#3 Calamity at both ends results in two quick goals
It was turning out to be a measured started to the second half for Chelsea before Antonio Rudiger endured a howler at the back.
The German international was in line with a loose ball in his own box, under pressure from the Blades forwards. However, in the ensuing miscommunication with Edouard Mendy, Rudiger passed the ball into the back of his own net while his keeper was marching towards it.
However, moments later, Mount's pressure on Lowe resulted in a sloppy backpass that broke the shackles for a lively Werner. Aaron Ramsdale denied the striker a clear goalscoring chance by taking him down, which after a VAR check, was deemed as a penalty.
Jorginho stepped up with his traditional hop-skip style, placing the ball imperiously past the hosts' keeper.
#4 Smart game-management from Chelsea caps off three points
Chelsea have now claimed ten points from their four games under Tuchel, and it's safe to say that they have largely dominated on all occasions.
It was the same against Sheffield; Chelsea worked the ball around extremely well just when Sheffield morphed into a back four and had three strikers on the pitch.
The Blues had their moments to dart forward, but chose to utilise the runners and pass around with conviction, thereby robbing the Blades of possession.
The fact that Sheffield moved to a four-man defence also allowed Chelsea to use spaces down the right-hand side, where N'Golo Kante was introduced as the final substitute.
Despite a couple of late scares from Billy Sharp and David McGoldrick, Chelsea saw off Sheffield United with ease.
#5 Timo Werner was on top of his game against Sheffield
His goal drought has still not ended, but Timo Werner was arguably Chelsea's best player on the pitch.
The forward was his side's only attacking outlet early on when they lacked ideas, but Werner continually ran in behind the Sheffield United backline and looked very sharp in possession.

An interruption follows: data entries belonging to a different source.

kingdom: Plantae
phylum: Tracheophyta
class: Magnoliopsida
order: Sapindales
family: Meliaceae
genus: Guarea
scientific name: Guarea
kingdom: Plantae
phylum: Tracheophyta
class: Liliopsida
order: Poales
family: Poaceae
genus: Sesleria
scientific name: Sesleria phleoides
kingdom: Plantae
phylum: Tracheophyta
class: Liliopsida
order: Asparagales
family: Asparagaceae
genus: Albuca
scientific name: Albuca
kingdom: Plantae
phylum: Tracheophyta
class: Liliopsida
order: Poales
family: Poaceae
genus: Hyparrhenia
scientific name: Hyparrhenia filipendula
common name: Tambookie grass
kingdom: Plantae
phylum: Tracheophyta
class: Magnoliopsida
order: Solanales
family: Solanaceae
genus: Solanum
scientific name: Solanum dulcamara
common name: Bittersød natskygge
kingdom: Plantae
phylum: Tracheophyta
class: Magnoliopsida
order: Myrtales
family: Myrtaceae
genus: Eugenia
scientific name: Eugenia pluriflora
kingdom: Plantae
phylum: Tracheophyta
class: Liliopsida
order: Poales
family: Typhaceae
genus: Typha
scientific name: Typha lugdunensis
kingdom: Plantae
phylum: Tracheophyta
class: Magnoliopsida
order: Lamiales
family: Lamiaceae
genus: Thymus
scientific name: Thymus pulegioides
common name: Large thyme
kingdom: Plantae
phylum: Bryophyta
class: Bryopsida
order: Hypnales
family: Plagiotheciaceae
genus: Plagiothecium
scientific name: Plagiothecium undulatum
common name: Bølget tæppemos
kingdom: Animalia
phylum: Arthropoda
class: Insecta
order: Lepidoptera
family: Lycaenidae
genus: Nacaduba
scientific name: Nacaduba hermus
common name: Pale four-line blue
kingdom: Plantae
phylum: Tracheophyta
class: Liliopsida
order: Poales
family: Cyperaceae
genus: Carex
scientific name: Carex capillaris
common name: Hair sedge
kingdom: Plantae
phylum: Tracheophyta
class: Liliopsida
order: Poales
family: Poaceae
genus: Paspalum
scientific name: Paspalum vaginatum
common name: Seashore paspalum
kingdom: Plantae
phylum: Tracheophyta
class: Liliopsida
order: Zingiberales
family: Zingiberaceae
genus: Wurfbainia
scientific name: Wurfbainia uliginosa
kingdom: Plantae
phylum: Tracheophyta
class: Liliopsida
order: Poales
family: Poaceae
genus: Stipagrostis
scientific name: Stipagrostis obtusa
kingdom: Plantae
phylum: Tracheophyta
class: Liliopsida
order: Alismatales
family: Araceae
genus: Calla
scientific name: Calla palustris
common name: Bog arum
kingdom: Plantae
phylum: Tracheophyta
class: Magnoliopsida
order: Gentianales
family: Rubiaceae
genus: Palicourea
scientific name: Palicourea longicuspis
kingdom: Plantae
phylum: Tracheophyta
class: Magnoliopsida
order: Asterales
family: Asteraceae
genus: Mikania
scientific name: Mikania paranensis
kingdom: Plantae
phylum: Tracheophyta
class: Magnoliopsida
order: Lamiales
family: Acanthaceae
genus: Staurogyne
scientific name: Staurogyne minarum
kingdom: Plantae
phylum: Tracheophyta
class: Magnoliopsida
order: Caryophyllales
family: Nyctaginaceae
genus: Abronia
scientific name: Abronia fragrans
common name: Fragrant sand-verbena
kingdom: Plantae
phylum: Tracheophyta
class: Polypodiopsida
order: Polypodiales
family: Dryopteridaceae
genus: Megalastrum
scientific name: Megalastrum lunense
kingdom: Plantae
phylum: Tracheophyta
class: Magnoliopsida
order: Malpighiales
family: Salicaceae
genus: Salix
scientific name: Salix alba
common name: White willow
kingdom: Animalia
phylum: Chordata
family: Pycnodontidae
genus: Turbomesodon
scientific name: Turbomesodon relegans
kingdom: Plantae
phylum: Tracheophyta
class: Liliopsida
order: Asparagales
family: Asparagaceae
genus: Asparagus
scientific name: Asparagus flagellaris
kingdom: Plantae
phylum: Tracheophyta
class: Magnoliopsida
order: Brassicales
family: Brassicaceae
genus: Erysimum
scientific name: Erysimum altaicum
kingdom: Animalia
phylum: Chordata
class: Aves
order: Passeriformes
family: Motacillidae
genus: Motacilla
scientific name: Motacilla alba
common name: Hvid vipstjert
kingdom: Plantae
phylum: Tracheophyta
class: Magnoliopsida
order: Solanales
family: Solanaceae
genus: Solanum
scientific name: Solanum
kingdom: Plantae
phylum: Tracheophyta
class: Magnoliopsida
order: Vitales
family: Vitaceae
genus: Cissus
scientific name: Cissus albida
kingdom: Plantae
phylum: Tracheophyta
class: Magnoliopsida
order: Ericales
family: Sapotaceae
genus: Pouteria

He established close control with the ball and always aimed to drift infield, with Ben Chilwell providing the width.
Werner's cut-back for Mount was sublime, and so was his presence of mind to pounce on a backpass that led to the penalty.
This performance was a clear demonstration for strikers who go through grey patches - work hard, play to one's strengths and run the races while questioning the opposition's shape.